Exercise aim: If a line of the material contains "print", copy it.
Available data: Begin
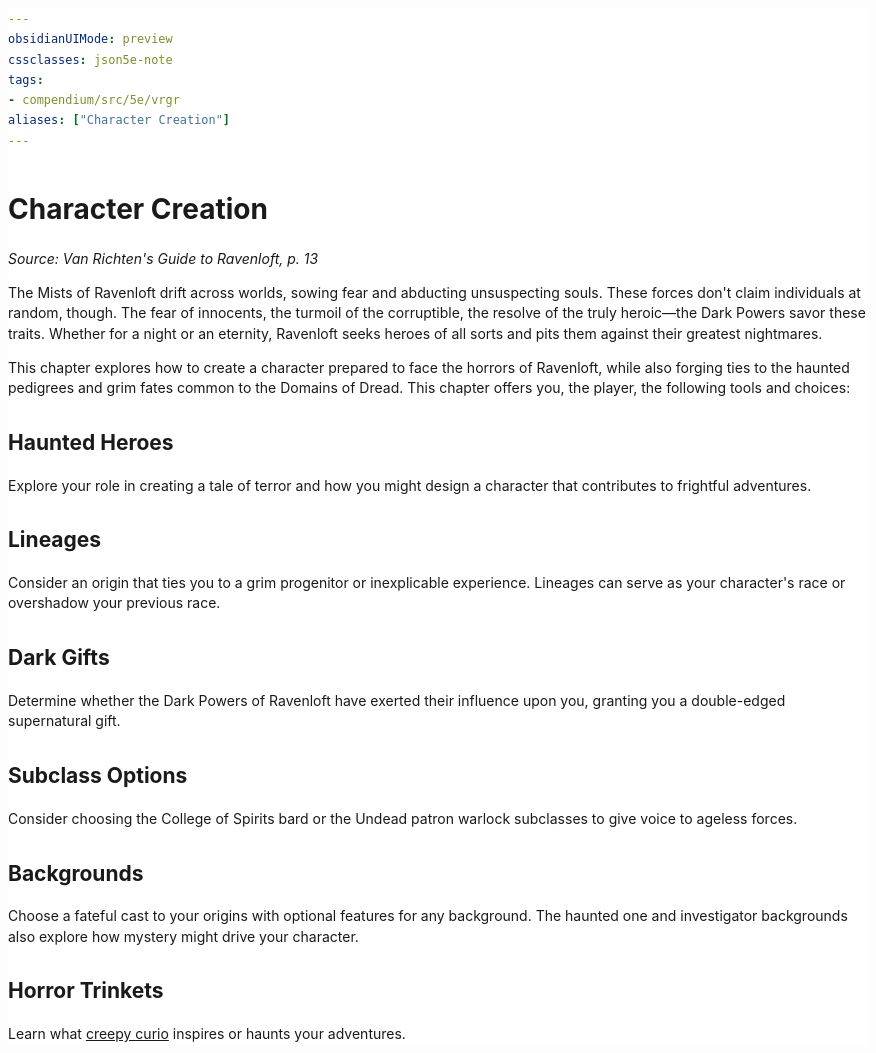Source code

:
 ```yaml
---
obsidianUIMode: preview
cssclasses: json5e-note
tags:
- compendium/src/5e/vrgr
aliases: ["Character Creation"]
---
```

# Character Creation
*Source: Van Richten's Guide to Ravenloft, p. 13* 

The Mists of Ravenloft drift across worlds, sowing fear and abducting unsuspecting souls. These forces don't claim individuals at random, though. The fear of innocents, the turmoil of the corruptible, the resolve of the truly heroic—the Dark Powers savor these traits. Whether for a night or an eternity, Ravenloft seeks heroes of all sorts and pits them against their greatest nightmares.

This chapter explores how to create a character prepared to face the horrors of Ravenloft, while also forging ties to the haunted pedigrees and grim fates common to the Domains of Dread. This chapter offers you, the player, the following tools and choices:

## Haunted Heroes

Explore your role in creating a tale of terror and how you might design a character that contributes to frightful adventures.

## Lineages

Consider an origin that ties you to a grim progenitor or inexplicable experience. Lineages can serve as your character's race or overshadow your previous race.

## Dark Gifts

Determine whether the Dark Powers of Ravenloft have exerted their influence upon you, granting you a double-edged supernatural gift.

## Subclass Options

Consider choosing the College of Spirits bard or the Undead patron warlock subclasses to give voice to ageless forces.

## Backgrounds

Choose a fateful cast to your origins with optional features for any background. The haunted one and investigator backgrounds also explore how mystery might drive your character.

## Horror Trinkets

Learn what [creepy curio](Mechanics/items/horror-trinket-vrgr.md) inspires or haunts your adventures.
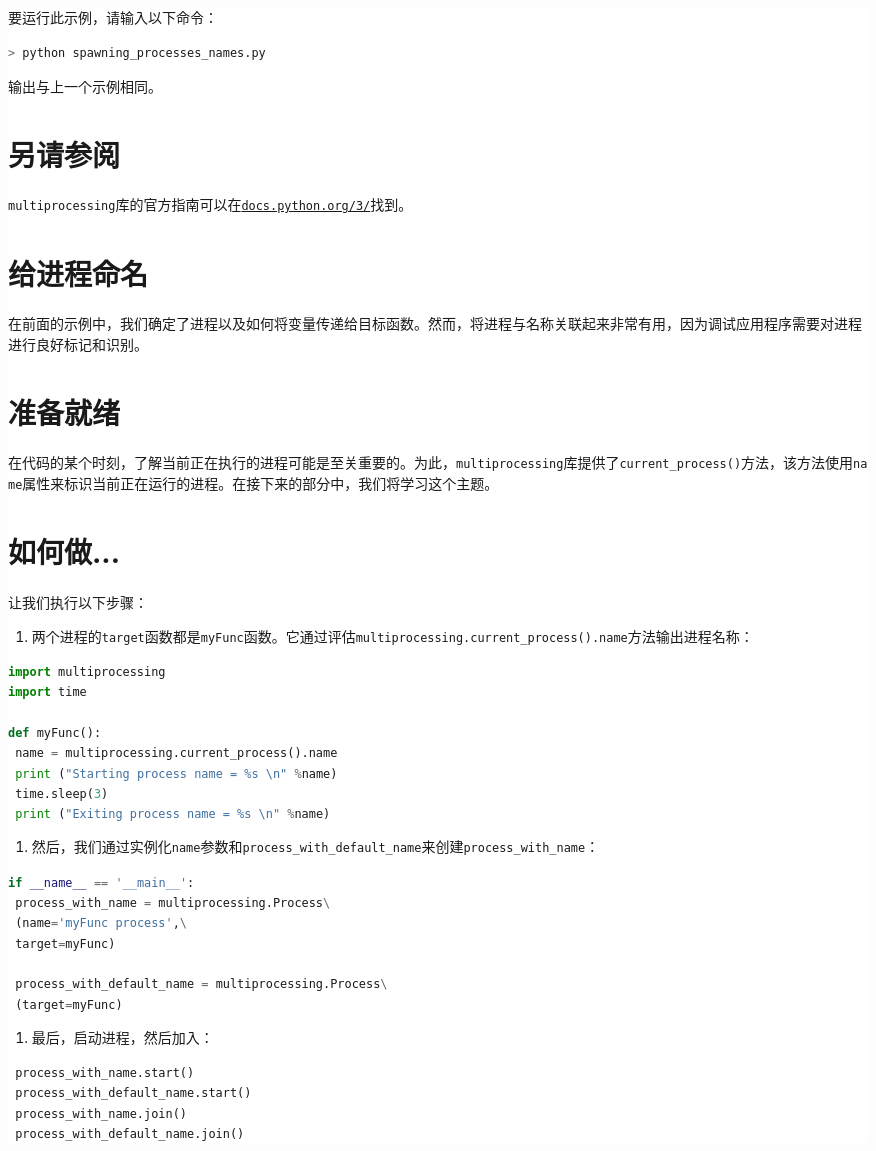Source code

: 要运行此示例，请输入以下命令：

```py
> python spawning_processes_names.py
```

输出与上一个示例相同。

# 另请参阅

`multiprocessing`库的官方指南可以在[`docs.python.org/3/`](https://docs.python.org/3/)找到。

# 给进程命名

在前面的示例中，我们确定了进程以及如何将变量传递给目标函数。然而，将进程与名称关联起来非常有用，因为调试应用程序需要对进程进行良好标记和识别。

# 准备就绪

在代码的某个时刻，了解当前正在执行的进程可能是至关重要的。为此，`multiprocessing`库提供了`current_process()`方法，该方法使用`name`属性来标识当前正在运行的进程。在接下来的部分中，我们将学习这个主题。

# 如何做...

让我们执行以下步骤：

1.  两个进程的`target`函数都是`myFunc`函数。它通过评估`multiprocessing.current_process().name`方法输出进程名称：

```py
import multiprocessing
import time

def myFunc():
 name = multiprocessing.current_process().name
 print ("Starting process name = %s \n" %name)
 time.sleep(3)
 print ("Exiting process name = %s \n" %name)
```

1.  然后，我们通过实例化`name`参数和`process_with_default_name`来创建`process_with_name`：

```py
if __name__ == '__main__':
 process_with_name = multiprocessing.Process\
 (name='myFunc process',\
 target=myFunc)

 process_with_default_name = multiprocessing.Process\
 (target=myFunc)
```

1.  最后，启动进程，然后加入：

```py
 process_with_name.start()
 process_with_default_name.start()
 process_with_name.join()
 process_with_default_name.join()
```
Available data: End
Reply to the task:
 print ("Starting process name = %s \n" %name)
 print ("Exiting process name = %s \n" %name)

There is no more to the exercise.